### TASK GOAL:
Using the entries that follow, state how many lines contain "ACGME", with no other words.
=== SUPPLIED ENTRIES ===
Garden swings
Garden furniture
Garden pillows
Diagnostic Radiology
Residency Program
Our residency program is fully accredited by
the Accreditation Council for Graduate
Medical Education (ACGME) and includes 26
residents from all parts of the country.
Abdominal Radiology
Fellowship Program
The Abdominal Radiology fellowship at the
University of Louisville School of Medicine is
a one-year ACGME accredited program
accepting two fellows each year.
===
### ANSWER BOX:
2